--- Required actions ---
A. Starting at the words "Was it not enough that, as" and stopping after "2010 Winter Games?", rewrite the passage on Russian doping with "colluded" changed to "conspired".
B. According to the passage on Russian doping, across how many athletes and sports did Richard McLaren find that doping had been hidden?
C. Summarize the passage on Russian doping in two sentences.

To paraphrase Mario Balotelli, why is it always them?
Was it not enough that Russia corrupted the 2014 Winter Games in Sochi with a devilish scheme that involved Federal Security Service agents passing steroid-riddled urine samples through a mouse hole before swapping them with clean urine? The act was so devious that the International Olympic Committee president, Thomas Bach, later called it “a shocking and unprecedented attack on the integrity of sports and on the Olympic Games”.
Was it not enough that, as the esteemed law professor Richard McLaren found in 2016, the Russian government, security services and sporting authorities colluded to hide doping across more than 1,000 athletes in more than 30 sports – a practice that became state policy after the country’s poor performance at the 2010 Winter Games?
Even as late as 2019, the World Anti-Doping Agency found Russia had manipulated data from the Moscow anti-doping laboratory to stop investigators banning more of its athletes. That is the reason why Russia is competing under the banner of the Russian Olympic Committee in Beijing, and their anthem is banned.
And now, the greatest tragedy of all. A 15-year-old girl, already perhaps the greatest female skater in history, caught in a complicated mess, as the world’s media pick over the bones of her positive doping test.

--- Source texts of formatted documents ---
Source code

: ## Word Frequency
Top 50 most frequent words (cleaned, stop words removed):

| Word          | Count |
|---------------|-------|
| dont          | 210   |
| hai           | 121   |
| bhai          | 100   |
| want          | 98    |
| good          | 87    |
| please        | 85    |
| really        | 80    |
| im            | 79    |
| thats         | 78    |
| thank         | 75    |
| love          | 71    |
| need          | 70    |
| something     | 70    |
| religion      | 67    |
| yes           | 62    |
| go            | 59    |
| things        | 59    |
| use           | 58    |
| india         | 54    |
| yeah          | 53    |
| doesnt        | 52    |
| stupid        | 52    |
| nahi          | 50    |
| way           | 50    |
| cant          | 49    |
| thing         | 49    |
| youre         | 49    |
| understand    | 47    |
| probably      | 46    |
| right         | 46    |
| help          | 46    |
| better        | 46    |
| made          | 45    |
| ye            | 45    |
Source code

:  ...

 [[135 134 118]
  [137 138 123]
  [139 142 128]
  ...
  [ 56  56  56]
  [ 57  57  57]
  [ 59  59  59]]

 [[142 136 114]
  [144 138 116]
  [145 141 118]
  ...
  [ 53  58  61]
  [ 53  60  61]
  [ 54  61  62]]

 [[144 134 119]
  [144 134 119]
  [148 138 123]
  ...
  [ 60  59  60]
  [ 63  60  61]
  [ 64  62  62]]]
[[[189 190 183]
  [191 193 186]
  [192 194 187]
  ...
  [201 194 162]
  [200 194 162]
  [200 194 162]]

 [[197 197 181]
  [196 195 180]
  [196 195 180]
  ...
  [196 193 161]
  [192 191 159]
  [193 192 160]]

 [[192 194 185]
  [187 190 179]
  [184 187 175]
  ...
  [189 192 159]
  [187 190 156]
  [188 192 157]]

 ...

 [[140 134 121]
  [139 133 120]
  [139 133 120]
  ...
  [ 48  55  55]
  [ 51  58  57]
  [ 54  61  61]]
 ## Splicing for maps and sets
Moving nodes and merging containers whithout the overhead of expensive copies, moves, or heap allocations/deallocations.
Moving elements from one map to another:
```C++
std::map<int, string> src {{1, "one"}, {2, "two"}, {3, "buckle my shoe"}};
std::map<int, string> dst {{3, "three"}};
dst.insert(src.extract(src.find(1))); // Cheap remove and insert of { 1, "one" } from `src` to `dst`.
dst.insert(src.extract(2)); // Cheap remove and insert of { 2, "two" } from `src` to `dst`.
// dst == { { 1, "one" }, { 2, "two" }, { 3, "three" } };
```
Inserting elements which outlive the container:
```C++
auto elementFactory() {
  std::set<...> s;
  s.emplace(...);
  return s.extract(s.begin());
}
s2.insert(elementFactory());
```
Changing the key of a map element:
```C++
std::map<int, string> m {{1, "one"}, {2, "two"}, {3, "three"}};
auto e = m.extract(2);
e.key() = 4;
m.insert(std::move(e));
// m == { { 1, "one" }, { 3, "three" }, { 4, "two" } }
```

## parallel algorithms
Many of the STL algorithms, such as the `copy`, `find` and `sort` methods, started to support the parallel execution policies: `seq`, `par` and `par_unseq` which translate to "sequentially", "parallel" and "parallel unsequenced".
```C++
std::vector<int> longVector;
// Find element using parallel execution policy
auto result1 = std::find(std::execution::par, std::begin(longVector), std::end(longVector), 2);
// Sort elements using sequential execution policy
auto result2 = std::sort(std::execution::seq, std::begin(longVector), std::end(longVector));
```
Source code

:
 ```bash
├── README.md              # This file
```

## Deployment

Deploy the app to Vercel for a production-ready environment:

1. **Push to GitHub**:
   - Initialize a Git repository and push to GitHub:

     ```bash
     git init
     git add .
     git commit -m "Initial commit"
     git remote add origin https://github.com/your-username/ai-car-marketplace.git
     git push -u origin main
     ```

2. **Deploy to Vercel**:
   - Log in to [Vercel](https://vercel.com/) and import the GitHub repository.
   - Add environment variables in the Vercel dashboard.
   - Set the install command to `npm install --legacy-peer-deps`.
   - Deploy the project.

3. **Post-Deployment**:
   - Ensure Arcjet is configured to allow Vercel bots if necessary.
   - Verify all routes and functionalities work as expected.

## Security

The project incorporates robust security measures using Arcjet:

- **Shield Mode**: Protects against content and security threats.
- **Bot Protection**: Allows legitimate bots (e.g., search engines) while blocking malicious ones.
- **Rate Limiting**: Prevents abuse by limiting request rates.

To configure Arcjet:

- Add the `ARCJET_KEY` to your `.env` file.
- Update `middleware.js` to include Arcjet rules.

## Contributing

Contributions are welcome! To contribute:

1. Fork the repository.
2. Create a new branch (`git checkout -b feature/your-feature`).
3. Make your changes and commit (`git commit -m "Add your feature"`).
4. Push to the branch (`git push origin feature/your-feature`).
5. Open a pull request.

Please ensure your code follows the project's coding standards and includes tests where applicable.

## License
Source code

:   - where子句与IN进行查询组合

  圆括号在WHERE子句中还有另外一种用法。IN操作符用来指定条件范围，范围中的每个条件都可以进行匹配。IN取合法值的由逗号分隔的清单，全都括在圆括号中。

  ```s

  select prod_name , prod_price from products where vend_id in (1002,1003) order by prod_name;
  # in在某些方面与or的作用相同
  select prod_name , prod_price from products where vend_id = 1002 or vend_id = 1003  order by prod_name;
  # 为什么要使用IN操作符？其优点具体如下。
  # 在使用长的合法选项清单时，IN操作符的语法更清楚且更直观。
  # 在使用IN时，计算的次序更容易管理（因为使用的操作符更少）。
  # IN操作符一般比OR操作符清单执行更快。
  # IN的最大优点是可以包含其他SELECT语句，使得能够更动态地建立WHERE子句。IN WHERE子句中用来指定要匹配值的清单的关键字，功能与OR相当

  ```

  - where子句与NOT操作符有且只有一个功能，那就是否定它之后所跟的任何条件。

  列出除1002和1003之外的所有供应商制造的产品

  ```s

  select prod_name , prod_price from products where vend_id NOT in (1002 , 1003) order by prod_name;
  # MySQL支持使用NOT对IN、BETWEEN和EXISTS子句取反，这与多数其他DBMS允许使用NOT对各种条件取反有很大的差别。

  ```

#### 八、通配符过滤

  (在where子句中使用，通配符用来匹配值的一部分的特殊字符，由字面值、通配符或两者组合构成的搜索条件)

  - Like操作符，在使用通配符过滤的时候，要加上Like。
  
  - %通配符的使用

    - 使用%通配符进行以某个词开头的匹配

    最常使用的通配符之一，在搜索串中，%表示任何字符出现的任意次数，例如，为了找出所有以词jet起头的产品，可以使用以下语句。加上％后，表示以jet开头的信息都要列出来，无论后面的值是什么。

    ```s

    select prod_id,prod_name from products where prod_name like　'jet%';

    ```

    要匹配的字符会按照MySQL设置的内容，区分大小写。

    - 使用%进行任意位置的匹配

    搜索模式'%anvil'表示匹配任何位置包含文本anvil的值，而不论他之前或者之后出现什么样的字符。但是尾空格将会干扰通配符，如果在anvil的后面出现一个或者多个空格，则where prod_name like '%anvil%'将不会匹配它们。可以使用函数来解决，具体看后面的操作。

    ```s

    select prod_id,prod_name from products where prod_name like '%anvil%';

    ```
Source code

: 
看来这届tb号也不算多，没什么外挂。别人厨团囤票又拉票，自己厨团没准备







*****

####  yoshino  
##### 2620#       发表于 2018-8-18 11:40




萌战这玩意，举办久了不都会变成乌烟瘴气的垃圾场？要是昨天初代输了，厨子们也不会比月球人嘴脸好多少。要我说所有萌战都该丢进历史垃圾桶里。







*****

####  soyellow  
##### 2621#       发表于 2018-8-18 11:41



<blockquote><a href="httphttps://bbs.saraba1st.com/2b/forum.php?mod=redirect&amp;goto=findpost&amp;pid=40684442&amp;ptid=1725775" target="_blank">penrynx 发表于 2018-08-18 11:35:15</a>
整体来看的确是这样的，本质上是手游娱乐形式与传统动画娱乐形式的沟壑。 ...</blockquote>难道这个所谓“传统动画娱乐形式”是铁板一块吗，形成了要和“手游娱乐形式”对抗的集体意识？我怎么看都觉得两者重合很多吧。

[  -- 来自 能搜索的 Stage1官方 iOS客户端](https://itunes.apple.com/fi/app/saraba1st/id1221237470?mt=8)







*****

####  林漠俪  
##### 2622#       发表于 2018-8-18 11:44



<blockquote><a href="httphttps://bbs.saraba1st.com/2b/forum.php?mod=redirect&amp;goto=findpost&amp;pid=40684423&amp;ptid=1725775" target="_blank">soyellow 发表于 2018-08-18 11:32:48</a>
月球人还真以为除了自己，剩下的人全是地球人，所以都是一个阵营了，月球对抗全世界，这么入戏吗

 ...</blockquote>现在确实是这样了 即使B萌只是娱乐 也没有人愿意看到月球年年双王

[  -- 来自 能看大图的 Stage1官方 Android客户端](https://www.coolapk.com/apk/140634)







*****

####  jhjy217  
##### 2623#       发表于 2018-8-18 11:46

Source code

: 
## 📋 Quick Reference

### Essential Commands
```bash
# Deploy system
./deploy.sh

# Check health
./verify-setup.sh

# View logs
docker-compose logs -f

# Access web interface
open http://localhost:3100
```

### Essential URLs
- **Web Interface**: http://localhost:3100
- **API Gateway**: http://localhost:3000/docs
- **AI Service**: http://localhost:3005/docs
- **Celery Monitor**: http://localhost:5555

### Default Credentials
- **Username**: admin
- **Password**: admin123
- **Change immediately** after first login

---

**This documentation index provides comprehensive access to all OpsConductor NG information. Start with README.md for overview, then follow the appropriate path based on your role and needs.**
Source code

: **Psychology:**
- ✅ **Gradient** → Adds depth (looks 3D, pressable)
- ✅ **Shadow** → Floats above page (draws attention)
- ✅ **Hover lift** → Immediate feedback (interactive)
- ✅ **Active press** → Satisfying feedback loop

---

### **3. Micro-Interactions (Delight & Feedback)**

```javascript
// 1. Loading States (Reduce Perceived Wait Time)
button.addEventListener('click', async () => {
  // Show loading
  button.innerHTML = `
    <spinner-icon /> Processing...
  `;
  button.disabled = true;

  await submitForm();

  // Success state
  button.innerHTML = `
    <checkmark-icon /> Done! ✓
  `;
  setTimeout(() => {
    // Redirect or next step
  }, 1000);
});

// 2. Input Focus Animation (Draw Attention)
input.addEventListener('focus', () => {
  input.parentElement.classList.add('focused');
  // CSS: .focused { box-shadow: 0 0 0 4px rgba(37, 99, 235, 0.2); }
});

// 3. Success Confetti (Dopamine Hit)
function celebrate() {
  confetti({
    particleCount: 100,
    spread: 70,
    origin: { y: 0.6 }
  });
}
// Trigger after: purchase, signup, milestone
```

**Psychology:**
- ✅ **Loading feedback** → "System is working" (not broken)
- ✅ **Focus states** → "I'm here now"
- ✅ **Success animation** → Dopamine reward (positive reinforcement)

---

--- Solved tasks ---
A.
Was it not enough that, as the esteemed law professor Richard McLaren found in 2016, the Russian government, security services and sporting authorities conspired to hide doping across more than 1,000 athletes in more than 30 sports – a practice that became state policy after the country’s poor performance at the 2010 Winter Games?

B. More than 1,000 athletes in more than 30 sports.

C. Russia corrupted the 2014 Sochi Winter Games by swapping doped urine samples for clean ones, and in 2016 Richard McLaren found that its government, security services and sporting authorities had colluded to hide doping across more than 1,000 athletes. Because Russia manipulated Moscow laboratory data as late as 2019, it competes in Beijing under the Russian Olympic Committee banner with its anthem banned, and now a 15-year-old skater is caught up in the scrutiny of her positive doping test.